BEGIN
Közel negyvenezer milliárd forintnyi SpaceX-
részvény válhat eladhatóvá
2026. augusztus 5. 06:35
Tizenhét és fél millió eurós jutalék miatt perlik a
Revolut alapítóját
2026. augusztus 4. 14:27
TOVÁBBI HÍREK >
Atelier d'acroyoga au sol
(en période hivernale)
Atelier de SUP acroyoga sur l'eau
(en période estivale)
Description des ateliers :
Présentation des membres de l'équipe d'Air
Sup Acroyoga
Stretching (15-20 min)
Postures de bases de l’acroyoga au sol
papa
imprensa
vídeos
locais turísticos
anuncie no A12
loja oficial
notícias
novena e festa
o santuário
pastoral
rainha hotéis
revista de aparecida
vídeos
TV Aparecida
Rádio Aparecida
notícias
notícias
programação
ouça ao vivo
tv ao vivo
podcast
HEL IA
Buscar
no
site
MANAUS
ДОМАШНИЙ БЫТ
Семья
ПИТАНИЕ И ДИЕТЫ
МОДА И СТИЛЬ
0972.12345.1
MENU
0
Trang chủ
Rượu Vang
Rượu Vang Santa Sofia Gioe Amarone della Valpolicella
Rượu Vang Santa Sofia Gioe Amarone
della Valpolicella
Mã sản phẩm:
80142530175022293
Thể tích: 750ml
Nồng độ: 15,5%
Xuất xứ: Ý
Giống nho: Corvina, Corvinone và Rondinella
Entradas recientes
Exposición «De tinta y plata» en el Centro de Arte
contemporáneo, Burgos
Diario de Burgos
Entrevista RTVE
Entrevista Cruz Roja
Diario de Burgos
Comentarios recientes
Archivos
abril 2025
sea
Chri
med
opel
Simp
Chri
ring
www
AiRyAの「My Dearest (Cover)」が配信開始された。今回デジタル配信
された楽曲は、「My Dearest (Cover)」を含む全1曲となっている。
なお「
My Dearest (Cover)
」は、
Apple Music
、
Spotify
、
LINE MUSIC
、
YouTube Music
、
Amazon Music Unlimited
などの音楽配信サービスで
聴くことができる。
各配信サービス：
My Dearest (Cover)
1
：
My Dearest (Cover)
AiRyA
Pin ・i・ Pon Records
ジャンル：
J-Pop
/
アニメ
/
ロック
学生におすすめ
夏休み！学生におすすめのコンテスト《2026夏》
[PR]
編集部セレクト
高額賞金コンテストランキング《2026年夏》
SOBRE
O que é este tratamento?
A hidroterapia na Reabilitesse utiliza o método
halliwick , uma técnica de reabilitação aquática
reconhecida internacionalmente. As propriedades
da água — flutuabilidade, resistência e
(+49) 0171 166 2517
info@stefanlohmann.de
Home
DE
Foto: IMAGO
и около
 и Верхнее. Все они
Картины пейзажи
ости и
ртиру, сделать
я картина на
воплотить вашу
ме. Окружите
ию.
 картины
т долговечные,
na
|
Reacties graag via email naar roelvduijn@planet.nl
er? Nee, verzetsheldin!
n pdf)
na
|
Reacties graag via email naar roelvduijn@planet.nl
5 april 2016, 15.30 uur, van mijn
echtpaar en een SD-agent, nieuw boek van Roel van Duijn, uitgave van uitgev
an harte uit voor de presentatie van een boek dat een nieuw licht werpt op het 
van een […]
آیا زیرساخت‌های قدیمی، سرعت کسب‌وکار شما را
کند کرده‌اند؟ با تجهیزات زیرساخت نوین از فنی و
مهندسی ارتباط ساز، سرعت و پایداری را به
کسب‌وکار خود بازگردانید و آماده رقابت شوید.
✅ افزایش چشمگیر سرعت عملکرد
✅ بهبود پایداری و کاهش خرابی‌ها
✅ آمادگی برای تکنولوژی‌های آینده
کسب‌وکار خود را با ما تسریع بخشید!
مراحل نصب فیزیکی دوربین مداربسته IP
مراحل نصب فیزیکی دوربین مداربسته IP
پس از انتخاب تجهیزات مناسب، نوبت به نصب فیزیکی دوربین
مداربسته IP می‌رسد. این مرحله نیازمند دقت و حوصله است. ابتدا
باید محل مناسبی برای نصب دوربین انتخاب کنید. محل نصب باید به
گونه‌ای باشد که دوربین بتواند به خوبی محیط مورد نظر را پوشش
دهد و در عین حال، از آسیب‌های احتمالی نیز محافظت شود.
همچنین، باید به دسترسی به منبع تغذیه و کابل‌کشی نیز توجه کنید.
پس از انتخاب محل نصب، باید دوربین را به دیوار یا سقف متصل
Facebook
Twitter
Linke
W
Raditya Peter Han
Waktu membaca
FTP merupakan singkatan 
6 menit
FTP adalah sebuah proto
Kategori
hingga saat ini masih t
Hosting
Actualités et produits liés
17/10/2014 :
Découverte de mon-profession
END
WRITTEN TASK: Above are the records; from them, give again exactly the lines from the one containing "پس از انتخاب تجهیزات" to the one containing "Waktu membaca", both lines included, and nothing more.

ANSWER:
پس از انتخاب تجهیزات مناسب، نوبت به نصب فیزیکی دوربین
مداربسته IP می‌رسد. این مرحله نیازمند دقت و حوصله است. ابتدا
باید محل مناسبی برای نصب دوربین انتخاب کنید. محل نصب باید به
گونه‌ای باشد که دوربین بتواند به خوبی محیط مورد نظر را پوشش
دهد و در عین حال، از آسیب‌های احتمالی نیز محافظت شود.
همچنین، باید به دسترسی به منبع تغذیه و کابل‌کشی نیز توجه کنید.
پس از انتخاب محل نصب، باید دوربین را به دیوار یا سقف متصل
Facebook
Twitter
Linke
W
Raditya Peter Han
Waktu membaca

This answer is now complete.